Iron Triangle and release planning

Also posted as a Twitter thread
  • Airplane wifi is too slow to be productive, so I’m going to rant about the Iron Triangle… you can promise date or features, but not date and features. So, add features to your project, and you’ll lose time.
  • Subtract features, and you’ll probably only maintain time and still just meet your deadline, because work expands to fill the introduced gap. There is always more that really should be done. Add time to your project, and you’ll add features, but not as many as you think.
  • Of course, subtract time and you lose features. In my experience it’s utterly useless to talk about the resources edge of the triangle, because Brook’s Law… but hey, let’s go ahead. Add people, lose time and features. Subtract people, lose time and features.
  • Things can get weird though, because people are not frictionless spheres in a vacuum. Subtract the person who was a disruptive drag on productivity and you might turn a failing project into a success.
  • Iron Triangle concepts are pretty well understood in theory, but I don’t know that everyone grasps how they drive long term success and failure of a company’s product portfolio. To overly simplify complexity into a legible system: there’s 2 types of release: iteration & big bang.
  • Evolution or Revolution. Band-aid sculpting, or fire-and-sword. Iterations are the best, because you just deliver relentless improvement. Set times in stone, fit the features and tech debt around them.
  • This is ideal because you fit well into everyone else’s schedule, customers will find it easier to upgrade, and can usually go from vague promises to concrete realities in the time frames that management needs.
  • It’s non-ideal over the longest run though, because your project is not exciting and your resources are a political target. Iterative evolution doesn’t excite; rapid adaptation to a new paradigm excites.
  • And in a world where exciting new paradigms are getting promoted every week, there’s no lack of corporate raiders eyeballing your resources. If you’re going to iterate, you’d better make sure you’re making life easier for your adventurous colleagues trying to support new markets.
  • But what if you’re the one with a new paradigm to meet? Sometimes revolutionary products are the right answer and you’ve got to produce something new, working against the political headwind. Maybe you’re lucky enough to do it in a quiet skunkworks or stealth startup.
  • Most people don’t get the luxury of independent wealth devoted to exploring a new idea, and I wouldn’t bet on it. The Iron Triangle is a lot harder to deal with if you’re doing a big bang launch where you need support across the whole organization.
  • Because every use case and feature is hard to imagine, it’s another political football, and another threat surface for your project (as well as an opportunity for ultimate success!)

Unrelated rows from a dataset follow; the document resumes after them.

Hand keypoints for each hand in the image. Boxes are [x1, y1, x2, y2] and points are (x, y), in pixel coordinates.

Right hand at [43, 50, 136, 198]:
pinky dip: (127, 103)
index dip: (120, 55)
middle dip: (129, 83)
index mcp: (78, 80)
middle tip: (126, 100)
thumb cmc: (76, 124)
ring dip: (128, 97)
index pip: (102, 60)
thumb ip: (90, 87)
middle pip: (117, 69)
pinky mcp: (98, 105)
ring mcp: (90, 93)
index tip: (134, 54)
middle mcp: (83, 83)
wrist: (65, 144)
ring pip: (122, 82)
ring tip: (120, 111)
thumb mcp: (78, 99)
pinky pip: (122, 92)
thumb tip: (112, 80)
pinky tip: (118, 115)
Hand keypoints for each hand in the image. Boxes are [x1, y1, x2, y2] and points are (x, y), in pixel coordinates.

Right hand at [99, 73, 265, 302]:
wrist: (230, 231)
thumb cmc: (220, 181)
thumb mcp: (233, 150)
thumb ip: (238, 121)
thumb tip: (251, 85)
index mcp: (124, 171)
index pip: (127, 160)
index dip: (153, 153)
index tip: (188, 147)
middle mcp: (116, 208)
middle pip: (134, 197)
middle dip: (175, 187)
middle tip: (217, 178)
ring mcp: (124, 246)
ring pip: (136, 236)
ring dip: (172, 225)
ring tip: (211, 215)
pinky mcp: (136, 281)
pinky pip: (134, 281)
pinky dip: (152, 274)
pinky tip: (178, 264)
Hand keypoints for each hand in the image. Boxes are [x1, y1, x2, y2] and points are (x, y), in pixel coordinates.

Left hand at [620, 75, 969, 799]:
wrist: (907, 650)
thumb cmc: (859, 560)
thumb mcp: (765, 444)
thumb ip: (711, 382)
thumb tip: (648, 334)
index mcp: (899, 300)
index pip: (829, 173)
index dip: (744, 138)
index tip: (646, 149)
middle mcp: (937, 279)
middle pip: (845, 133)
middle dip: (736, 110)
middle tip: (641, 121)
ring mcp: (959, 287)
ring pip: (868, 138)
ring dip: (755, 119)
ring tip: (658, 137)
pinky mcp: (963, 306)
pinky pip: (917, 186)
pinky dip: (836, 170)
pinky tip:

  • If you’re lucky, then you can turn this into an iteration process by constructing pre-release releases to friendly customers and internals. D’uh, Agile, Lean, amirite? Yeah, this is well-known and great for shipping working software. However lots of projects with these goals and methodologies never see the light of day, because this process is untenable without executive protection.
  • So, identify your sponsor early and don’t ever let them be surprised by the Iron Triangle. And here ends my rant.